Sand may be the most universal and oldest toy in the world. Educator Maria Montessori has argued that sand “is only one substance that the modern child is allowed to handle quite freely.” Children recognize sand as a creative material suitable for pouring, scooping, sieving, raking, and measuring. Wet sand is even better, ready for kids to construct, shape, and sculpt. Sand provides unique opportunities for tactical, physical, cooperative, creative, and independent free play.

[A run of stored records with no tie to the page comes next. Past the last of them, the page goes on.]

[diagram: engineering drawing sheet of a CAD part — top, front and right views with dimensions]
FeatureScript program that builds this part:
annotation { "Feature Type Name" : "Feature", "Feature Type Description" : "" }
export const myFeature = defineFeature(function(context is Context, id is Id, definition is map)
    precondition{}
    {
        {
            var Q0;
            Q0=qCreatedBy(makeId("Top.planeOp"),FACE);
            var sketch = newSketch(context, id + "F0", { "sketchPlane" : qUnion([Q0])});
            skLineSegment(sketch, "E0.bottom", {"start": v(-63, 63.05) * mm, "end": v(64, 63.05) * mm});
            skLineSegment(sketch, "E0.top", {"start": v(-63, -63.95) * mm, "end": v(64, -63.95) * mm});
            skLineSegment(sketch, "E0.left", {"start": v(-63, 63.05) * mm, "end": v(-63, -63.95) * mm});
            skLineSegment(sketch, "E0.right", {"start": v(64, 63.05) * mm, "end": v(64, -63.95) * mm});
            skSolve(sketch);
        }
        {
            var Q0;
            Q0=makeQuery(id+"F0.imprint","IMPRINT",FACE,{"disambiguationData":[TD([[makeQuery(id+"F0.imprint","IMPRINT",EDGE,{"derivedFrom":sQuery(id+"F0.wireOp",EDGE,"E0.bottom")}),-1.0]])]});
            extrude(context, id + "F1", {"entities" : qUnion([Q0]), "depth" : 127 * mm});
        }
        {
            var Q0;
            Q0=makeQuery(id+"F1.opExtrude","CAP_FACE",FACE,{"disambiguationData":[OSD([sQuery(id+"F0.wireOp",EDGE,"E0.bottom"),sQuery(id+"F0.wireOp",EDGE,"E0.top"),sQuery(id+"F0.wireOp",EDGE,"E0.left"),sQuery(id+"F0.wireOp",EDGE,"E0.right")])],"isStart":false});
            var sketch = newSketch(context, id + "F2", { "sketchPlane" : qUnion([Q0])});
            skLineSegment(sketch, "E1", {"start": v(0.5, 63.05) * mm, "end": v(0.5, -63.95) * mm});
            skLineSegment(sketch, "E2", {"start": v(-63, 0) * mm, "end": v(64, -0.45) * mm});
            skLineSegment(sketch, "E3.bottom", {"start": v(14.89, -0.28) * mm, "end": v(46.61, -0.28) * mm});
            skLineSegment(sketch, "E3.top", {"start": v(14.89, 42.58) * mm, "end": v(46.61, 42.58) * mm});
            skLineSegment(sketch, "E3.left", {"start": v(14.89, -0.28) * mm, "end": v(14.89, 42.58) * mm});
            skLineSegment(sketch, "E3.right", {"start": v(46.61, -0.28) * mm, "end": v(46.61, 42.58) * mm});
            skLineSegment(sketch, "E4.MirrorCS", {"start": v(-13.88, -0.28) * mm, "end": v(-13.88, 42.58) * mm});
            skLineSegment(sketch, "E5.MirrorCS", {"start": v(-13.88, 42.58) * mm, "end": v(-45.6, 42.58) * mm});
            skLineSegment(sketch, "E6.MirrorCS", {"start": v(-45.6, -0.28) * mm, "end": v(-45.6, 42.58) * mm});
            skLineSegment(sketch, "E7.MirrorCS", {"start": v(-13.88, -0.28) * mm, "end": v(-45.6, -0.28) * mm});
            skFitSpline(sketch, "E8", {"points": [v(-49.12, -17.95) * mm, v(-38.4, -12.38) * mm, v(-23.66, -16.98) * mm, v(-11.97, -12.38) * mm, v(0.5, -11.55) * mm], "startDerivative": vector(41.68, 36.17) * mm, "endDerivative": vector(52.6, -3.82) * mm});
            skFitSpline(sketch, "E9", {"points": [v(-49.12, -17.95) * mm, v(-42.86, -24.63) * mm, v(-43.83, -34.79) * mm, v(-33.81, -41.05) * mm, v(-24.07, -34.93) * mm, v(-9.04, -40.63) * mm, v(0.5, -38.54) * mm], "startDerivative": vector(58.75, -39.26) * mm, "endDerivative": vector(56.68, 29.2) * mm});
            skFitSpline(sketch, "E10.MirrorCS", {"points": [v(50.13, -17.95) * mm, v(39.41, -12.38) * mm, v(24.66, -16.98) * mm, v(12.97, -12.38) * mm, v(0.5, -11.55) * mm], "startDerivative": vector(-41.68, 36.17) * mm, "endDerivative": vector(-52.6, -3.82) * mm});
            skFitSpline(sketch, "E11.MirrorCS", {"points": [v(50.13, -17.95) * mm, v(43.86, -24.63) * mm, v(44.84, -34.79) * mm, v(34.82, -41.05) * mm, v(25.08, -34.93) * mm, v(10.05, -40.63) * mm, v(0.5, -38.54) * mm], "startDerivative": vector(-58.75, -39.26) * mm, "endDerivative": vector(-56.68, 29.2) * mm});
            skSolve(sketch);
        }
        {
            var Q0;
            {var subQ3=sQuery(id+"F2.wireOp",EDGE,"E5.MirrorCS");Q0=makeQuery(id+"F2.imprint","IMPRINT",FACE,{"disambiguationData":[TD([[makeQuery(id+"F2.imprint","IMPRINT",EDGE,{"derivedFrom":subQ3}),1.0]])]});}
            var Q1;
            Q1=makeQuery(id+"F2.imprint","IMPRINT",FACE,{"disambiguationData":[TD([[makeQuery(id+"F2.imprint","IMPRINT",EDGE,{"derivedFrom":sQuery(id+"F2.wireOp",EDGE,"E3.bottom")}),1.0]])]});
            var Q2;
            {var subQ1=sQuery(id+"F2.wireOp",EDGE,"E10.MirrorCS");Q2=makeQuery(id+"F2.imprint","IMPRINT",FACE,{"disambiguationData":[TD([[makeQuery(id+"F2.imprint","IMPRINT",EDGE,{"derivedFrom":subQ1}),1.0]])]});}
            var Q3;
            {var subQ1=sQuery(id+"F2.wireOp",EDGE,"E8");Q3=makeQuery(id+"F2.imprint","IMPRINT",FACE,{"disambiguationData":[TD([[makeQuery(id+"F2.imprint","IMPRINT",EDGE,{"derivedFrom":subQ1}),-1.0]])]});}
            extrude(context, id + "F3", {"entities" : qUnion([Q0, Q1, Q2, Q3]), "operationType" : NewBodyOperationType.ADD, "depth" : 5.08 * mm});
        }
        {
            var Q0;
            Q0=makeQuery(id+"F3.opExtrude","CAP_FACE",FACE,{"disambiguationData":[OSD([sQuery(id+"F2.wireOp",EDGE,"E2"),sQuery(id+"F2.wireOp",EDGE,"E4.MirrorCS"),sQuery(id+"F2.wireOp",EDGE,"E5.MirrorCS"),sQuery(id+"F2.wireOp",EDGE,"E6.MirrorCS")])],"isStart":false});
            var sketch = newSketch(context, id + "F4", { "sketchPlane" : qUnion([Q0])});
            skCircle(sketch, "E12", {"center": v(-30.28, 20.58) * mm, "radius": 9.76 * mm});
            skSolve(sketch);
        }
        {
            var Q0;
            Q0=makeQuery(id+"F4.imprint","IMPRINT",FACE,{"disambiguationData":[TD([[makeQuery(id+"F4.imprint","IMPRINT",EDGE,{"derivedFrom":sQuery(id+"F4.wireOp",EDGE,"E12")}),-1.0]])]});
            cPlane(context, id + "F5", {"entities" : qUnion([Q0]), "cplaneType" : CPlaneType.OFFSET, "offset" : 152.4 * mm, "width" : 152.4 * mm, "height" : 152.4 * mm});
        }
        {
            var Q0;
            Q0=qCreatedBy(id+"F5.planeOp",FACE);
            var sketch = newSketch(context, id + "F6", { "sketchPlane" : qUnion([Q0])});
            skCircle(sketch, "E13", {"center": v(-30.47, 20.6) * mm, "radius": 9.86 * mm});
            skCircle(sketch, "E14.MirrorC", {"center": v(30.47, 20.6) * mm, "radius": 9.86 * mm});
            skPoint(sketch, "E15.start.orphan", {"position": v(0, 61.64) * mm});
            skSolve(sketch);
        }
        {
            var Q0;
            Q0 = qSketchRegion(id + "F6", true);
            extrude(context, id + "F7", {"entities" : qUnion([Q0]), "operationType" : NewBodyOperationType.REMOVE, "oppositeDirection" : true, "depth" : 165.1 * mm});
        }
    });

“to this day, i have the most fond memories of some of my old toys.”

-michael keaton

 

 

credits: s. rhinewald, strong’s national toy hall of fame

www.toyhalloffame.org

museumofplay.org

61 responses »

  1. first cab 🙂 a number of beach councils run Sandcastle Comps every year; they are very well attended, crafted by adults and children alike, and grace the shores of local beaches ; the sea gulls stare in astonishment 🙂

    Liked by 1 person

  2. My nephew recently brought along various types of rocks on a recent trip to the beach. He hid the different rocks in the sand where his almost 3 year old son was playing. Then his son would find the rocks and be curious about them. The idea was to foster an interest in geology.

    On that same trip, my great nephew (the young son) and I would make “drip sandcastles” – with wet sand. He enjoyed knocking them down. Sand is such a great toy!

    Your post makes me want to visit that toy museum!

    Liked by 1 person

  3. Years ago I wanted my kids to come and get their stuff. Neither had room for it all. But each said, “Don’t throw away the games and blocks and Barbies etc!”
    They didn’t use the word toys but that’s what they meant.

    I cried when I found my mother gave away all my Nancy Drew books. They weren’t exactly toys. But then I didn’t have a sandbox. ;(

    Liked by 1 person

  4. What a marvelous post, Beth. I remember a sandbox when I was a little kid. We didn’t keep it very long, because my grandmother’s cats (she lived next door) used it as a litterbox… But I did love to make “mud pies” whenever it rained. I wasn’t above throwing one at the boys now and then either. 😀
    Hugs on the wing.

    Liked by 1 person

  5. I don’t see how billiards is a toy when the majority of children cannot participate in it. That’s like saying roulette is a toy. But I’m all for celebrating things that open children’s imaginations and creativity and bring them joy.

    Liked by 1 person

  6. So interesting. We weren’t a toy family. My daughter preferred bears to dolls and books about bears or anything else was always how she spent her time. Her older brother loved his big wheel and books. I have very odd children. Of course that’s my go to as well. They have an odd mother.